Say $n = 100$ neurons per layer, weights drawn from $\mathcal{N}(0, 1)$ so $\text{Var}(W) = 1$ :

\text{Var}(y) = 100 \times 1 \times \text{Var}(x) = 100 \cdot \text{Var}(x)

Each layer multiplies variance by 100. Starting with $\text{Var}(x_0) = 1$ , after $L$ layers:

\text{Var}_L = 100^L

$Var_L$: variance after L layers

Layers	Variance	Std Dev
1	100	10
2	10,000	100
5	10¹⁰	10⁵
10	10²⁰	10¹⁰

After 10 layers, activations have standard deviation ten billion.
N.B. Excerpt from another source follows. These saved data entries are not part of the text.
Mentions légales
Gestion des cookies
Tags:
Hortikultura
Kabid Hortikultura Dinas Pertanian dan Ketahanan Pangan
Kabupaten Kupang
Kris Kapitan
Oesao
Any loss computed on these values is numerically meaningless — usually NaN within the first forward pass.

The Vanishing Case

Now try small weights: $\mathcal{N}(0, 0.001)$ , so $\text{Var}(W) = 0.001$ :

\text{Var}(y) = 100 \times 0.001 = 0.1 \text{ per layer}

After 10 layers: $0.1^{10} = 10^{-10}$ . Standard deviation: $10^{-5}$ . All activations collapse to near-zero.

A network with vanished activations learns nothing. All the neurons produce the same near-zero output regardless of input — no signal can propagate.

The Goldilocks Condition

We want variance to be preserved through the network: $\text{Var}(y) = \text{Var}(x)$ . From the propagation formula:

n \cdot \text{Var}(W) \cdot \text{Var}(x) = \text{Var}(x)

Solving:

\text{Var}(W) = \frac{1}{n}

Initialize each weight as $w \sim \mathcal{N}(0, 1/n)$ and the variance stays constant through every layer. Activations neither grow nor shrink.

Let's verify numerically. With $n = 100$ and $\text{Var}(W) = 1/100 = 0.01$ :

\text{Var}(y) = 100 \times 0.01 \times \text{Var}(x) = 1.0 \times \text{Var}(x)

Variance is exactly preserved. After 10 layers: $1.0^{10} = 1.0$ . ✓

Why This Still Isn't Complete

The analysis above assumed linear layers (no activation functions). With nonlinearities, the story changes:

ReLU zeros out half of all activations (those where the input is negative). This effectively halves the variance at every layer. You'd need to compensate by doubling the weight variance: $\text{Var}(W) = 2/n$ .

Tanh and sigmoid compress values into $[-1, 1]$ . For small inputs near zero, they're approximately linear (slope ≈ 1). For large inputs, they saturate (slope ≈ 0). If activations are too large, all units saturate and gradients vanish — even with well-initialized weights.

The next lesson derives the two most important initialization schemes — Xavier (for tanh/sigmoid) and He (for ReLU) — from exactly this analysis.

Interactive example

Track activation variance across layers — adjust weight scale and layer count

Coming soon

A Quick Reference

# BAD: Default Normal — explodes at scale 1
nn.init.normal_(layer.weight, mean=0, std=1)

# GOOD: Fan-in normalization
n = layer.weight.shape[1]  # fan-in
nn.init.normal_(layer.weight, mean=0, std=(1/n)**0.5)

# BETTER: Use the derived schemes (next lesson)
nn.init.xavier_normal_(layer.weight)   # for tanh/sigmoid
nn.init.kaiming_normal_(layer.weight)  # for ReLU

The derived schemes apply exactly the analysis above, with careful corrections for the specific activation function used.